Work to be completed: Match the word "saved". Return each line of the data below where it appears.

Exercise material:
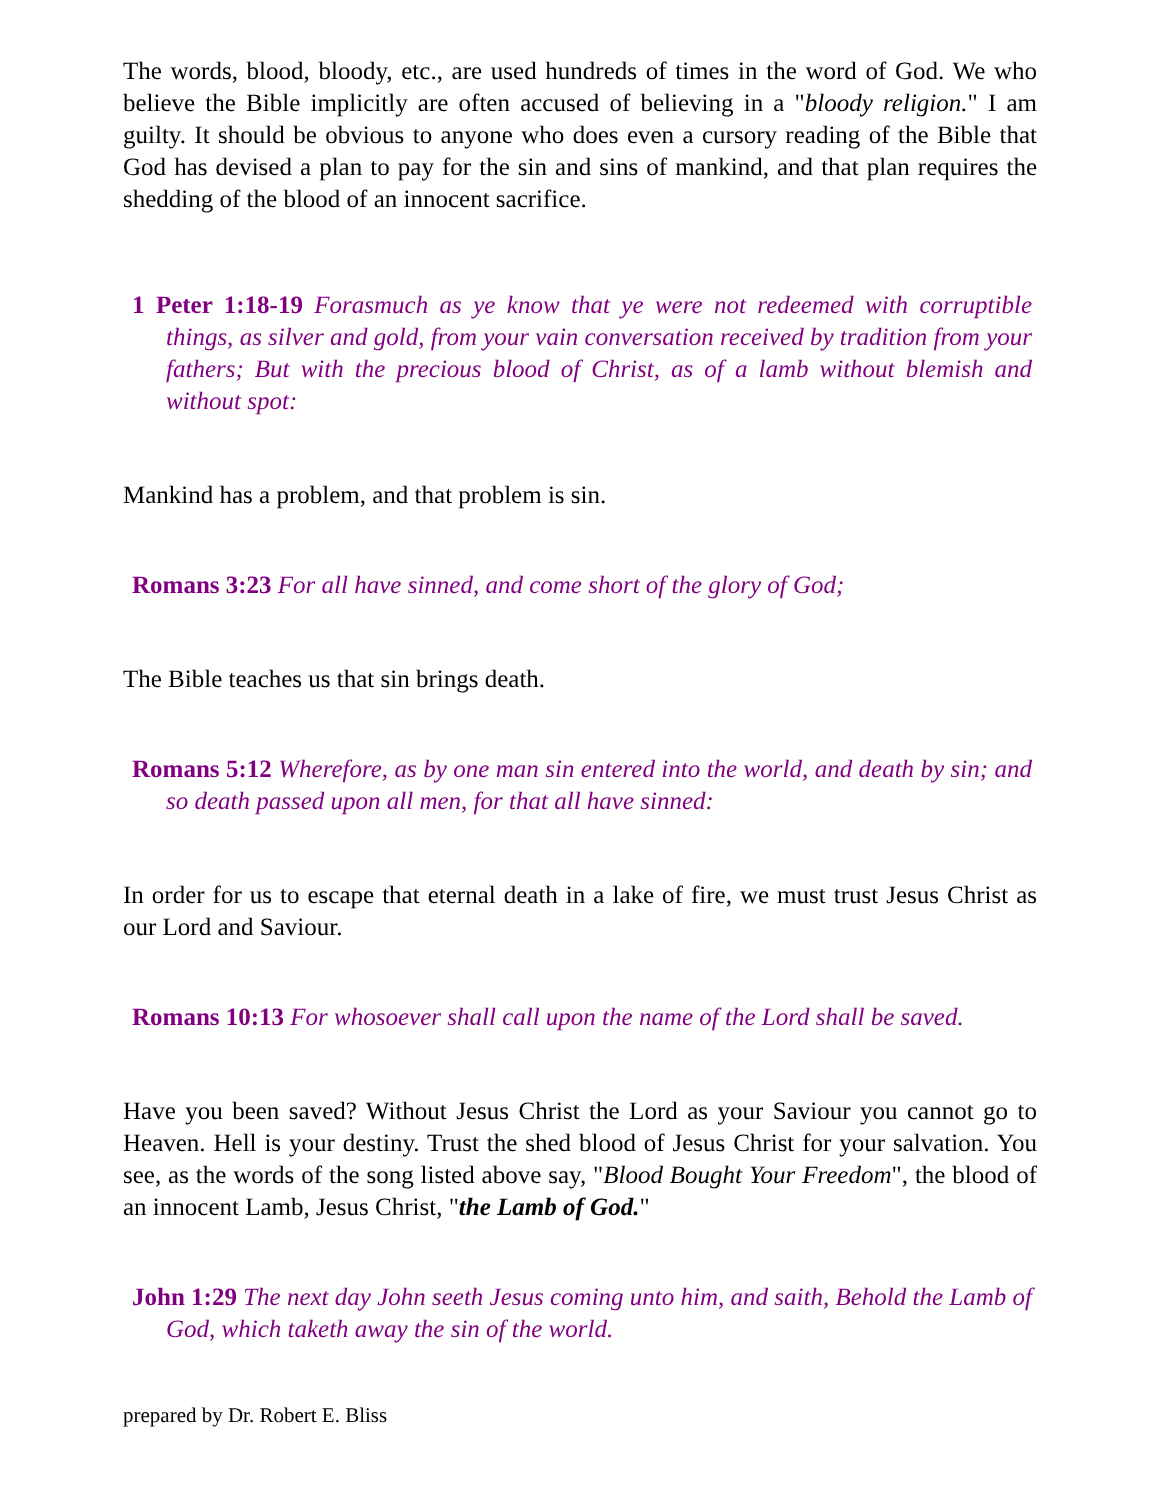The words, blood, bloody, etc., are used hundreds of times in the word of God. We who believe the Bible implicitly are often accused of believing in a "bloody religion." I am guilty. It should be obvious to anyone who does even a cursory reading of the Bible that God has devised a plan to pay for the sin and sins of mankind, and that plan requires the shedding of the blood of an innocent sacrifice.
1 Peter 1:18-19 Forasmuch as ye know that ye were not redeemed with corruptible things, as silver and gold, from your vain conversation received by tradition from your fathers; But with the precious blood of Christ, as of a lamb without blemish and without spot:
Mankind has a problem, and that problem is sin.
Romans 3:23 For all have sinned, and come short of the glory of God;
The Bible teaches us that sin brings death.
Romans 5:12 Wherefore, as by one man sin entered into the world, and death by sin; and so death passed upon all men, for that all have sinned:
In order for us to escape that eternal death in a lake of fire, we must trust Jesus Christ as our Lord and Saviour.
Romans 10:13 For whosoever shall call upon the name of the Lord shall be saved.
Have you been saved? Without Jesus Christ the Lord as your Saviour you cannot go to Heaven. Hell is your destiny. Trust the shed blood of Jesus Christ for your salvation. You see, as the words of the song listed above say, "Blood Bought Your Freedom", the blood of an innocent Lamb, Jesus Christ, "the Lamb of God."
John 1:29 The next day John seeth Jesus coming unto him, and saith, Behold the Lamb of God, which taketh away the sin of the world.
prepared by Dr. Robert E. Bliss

Answer for the task:
Romans 10:13 For whosoever shall call upon the name of the Lord shall be saved.
Have you been saved? Without Jesus Christ the Lord as your Saviour you cannot go to Heaven. Hell is your destiny. Trust the shed blood of Jesus Christ for your salvation. You see, as the words of the song listed above say, "Blood Bought Your Freedom", the blood of an innocent Lamb, Jesus Christ, "the Lamb of God."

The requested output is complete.